Over the past year, I have been able to spend more time with my family than ever before. For several months I conducted all of my work from my home office. Which allowed my 3 kids to see more of what I do during the day. This created interesting new opportunities to talk to them about work, business, and making money.

As an entrepreneur and business owner, I couldn’t resist talking to my kids about the challenges the pandemic was causing for businesses. And how toilet paper didn’t grow on trees. (They corrected me). But more importantly, I shared how much opportunity there was for businesses to innovate, solve new problems, and benefit from helping others.

As the stock market went into the toilet like a dooky, I shared that this was an amazing time to invest. My kids asked me if they could invest some of their money. So I helped them buy their first stock.

We also read books on money, investing, and wealth. I was surprised by how interested they were in the topic. And it gave me hope that someday they may be able to afford to put me in the good nursing home.

I was even more surprised when my youngest son Magnus came home one day and told me he wrote a story in school on how to get rich. I was curious to read it. I wanted to know what his 10-year old mind was thinking. When the paper finally came home I was tickled, like Elmo, to read what he wrote. I have reprinted the story here in its entirety with permission from Magnus.

How To Get Rich!

The first thing you need to know to be rich is the difference between what you need and what you want. Another way you can put this is you need to know the difference between an asset and a liability.

A asset is something that makes you money. A liability is something that wastes your money.

Some assets would be starting a business, buying stocks, set up a lemonade stand, or any stand, mow someone’s lawn or sell things.

But buying stock is the most efficient way to make money. Especially at a time like this when all the stocks are down.

If you don’t know what a stock is, it’s something you buy on any device and without doing anything you make money. You can also hold on to your stock and get paid four times a year.

My stock pays me 30 cents four times a year.
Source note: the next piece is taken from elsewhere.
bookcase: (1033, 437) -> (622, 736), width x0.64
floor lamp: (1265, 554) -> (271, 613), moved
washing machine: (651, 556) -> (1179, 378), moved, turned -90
When I bought the shares of my stock each one cost me $3.75. So in total I paid $37.50. And that stock has went up so high that last time I checked it was worth $120 if I sold it.

You can sell things, but I sometimes wouldn’t recommend it. What my Dad taught me is sell when it is high, buy when it is low.
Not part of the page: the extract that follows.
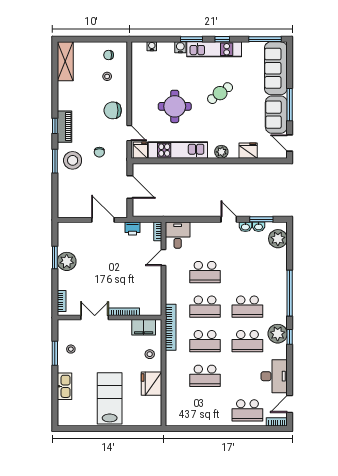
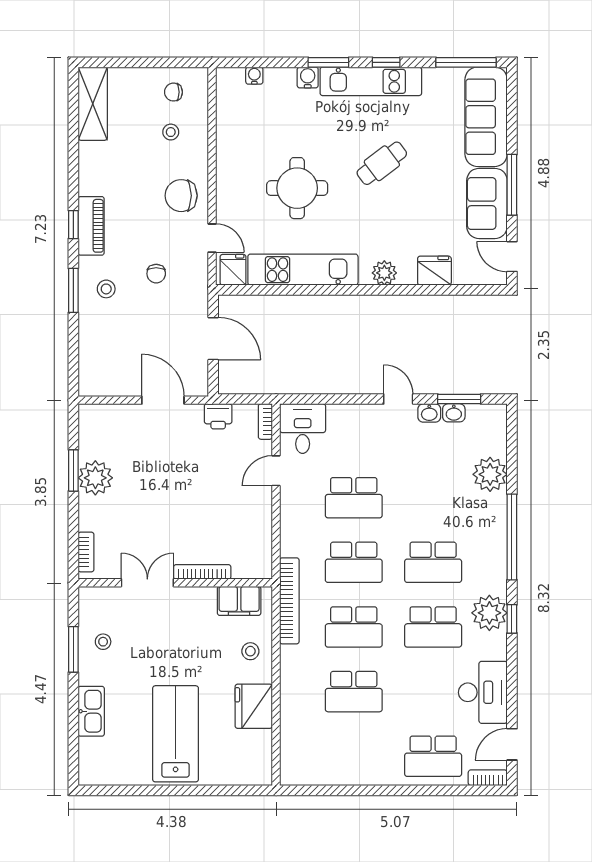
stool: (73, 160) -> (106, 289), width x0.53, depth x0.53
plant: (278, 239) -> (490, 474), moved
A book I would recommend to get you started is called, Rich Dad. Poor Dad. That was the first book I read about how to get rich. So after reading this get up and ‘Act Now!’

-Magnus Albrecht 3-9-21

Key Takeaway

Teach others what you know. By sharing your knowledge you raise the intelligence and confidence of others. Talk to kids about important life lessons and skills, including financial literacy, when they are young. They are like sponges, primed for learning. Make it fun. Make it interesting. And you can make a positive, life-long impact. It may just be the most valuable investment you ever make.